How to use a car jack

If the thought of using a car jack makes you want to break out in a sweat, not to worry! From changing a flat to replacing your brake pads, with the use of a car jack you'll be able to have your car in the air in no time. Jacks are generally easy to use if you have a good one, and so long as you use proper safety precautions you should be able to use a car jack along with our useful tips by the end of this article.

Find a safe place to pull over

This should go without saying, but if you're on the road and find yourself needing to take a sharp exit to deploy your jack, maybe you've blown a tyre, you'll want to get as far away from any traffic as you can. According to Car and Driver, your goal is to get off the road and entirely on solid, level ground or flat surface, somewhere you can use your jack safely.

Car Care Hunt says that this can take some planning, but if you're on a motorway and you need to pull over to the hard shoulder as far as you can, then needs must. If you can't get yourself away from the flow of cars to a road or street with as little traffic as possible, this may be your last resort. At the end of the day, find the safest place that you can, preferably somewhere that has solid pavement, because you can't drive for miles on a flat tyre without destroying it or even worse, damaging your car.

Secure your vehicle

Park your car on a hard, flat concrete surface, somewhere that's sturdy and that won't shift or give way while you're working. Somewhere that it can't slip or roll off the jack would be great. You'll want to do everything that you can to ensure that your car does not roll. To help you out with this, you could ensure that your car is in park and block your tyres with some cheap wheel chocks.

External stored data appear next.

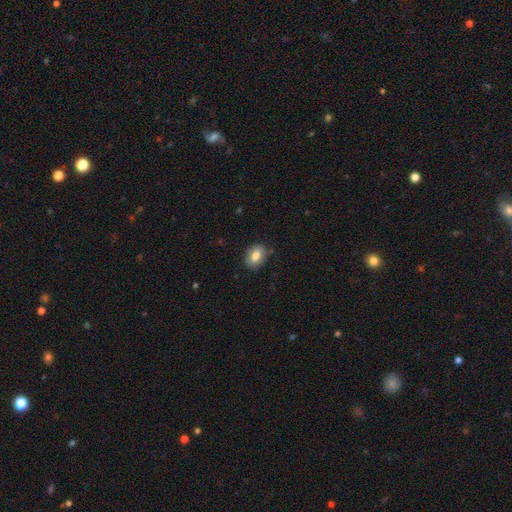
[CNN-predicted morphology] smooth_or_featured: smooth (p=0.81) [alt: featured or disk p=0.11]
how_rounded: in between (p=0.74) [alt: round p=0.25]
merging: none (p=0.83) [alt: minor disturbance p=0.13]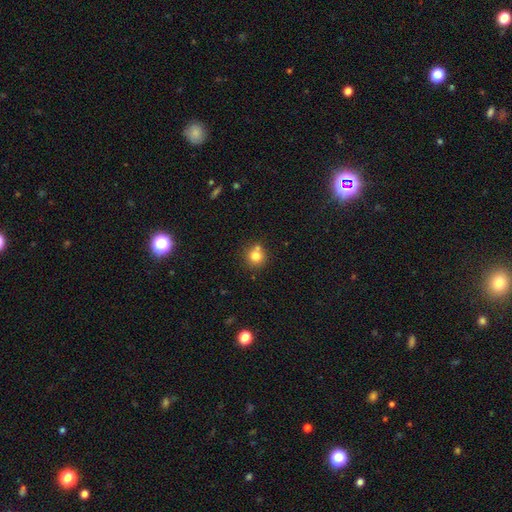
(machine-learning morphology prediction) Smooth or featured? Predicted: smooth (p=0.79). How rounded? Predicted: round (p=0.91). Merging? Predicted: none (p=0.67).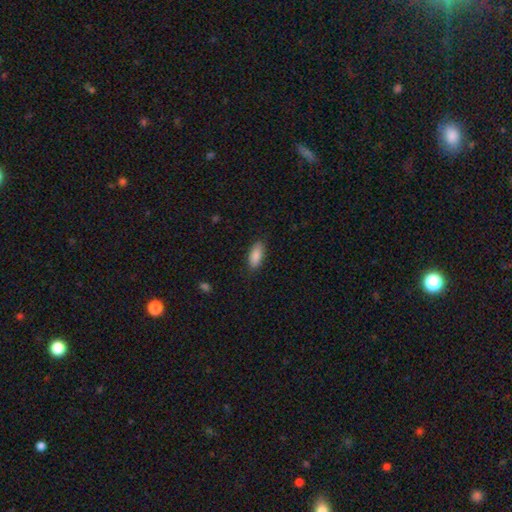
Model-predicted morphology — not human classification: Q: Smooth or featured?
A: smooth (89%); runner-up: star or artifact (6%)
Q: How rounded?
A: in between (85%); runner-up: cigar-shaped (13%)
Q: Merging?
A: none (85%); runner-up: minor disturbance (12%)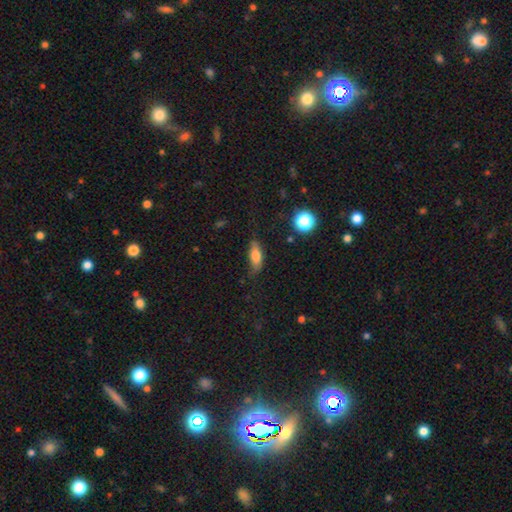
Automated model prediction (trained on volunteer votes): Smooth or featured: smooth — 75% (featured or disk — 17%)
How rounded: in between — 69% (cigar-shaped — 26%)
Merging: none — 65% (minor disturbance — 26%)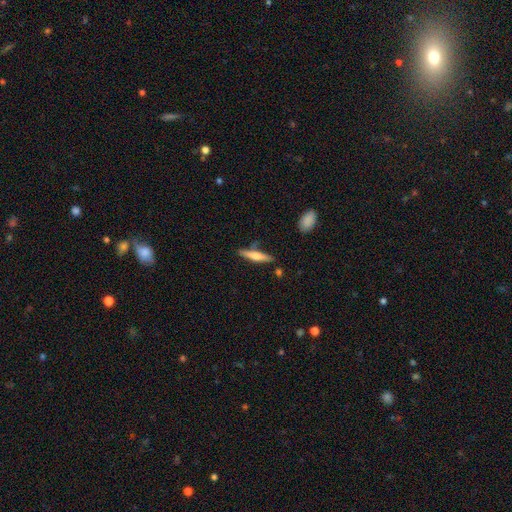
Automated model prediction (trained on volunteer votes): smooth-or-featured: smooth: 51% | featured or disk: 43% | star or artifact: 6%
  how-rounded: cigar-shaped: 85% | in between: 13% | round: 2%
  merging: none: 80% | minor disturbance: 12% | merger: 5% | major disturbance: 3%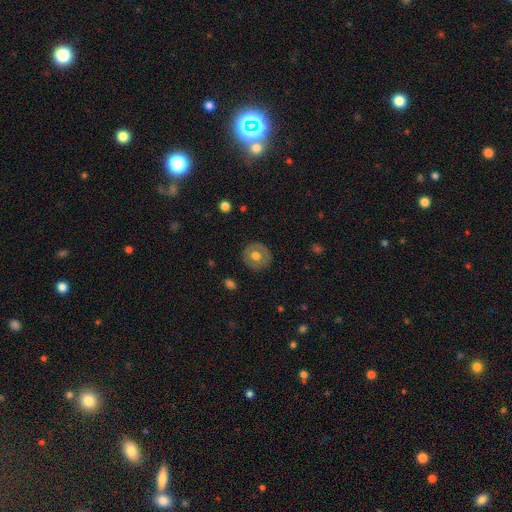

A top tip, if you're changing a tyre, is to untighten the locking wheel nut (if you have one) before jacking the vehicle as the resistance of the tyre still being on the ground will make releasing the locking wheel nut easier than once the vehicle is raised.

Jack Placement

Once you're pulled over, you can locate your jack, and begin to locate your vehicle's jacking point on your car's body, where the jack engages. Most modern vehicles have will have marks or labels under the rocker panels. Found it? Great! Then you can go ahead and position it by sliding your jack underneath, making sure that the base plate is located directly underneath the lifting point. If you are unsure of the correct jack stand placement for your vehicle you should consult the owner's manual to ensure you can locate the proper support locations, to simply start jacking a vehicle with an improperly positioned jack can damage the vehicle whilst also being extremely dangerous, the car won't be properly or safely supported, which can cause a sudden catastrophic drop.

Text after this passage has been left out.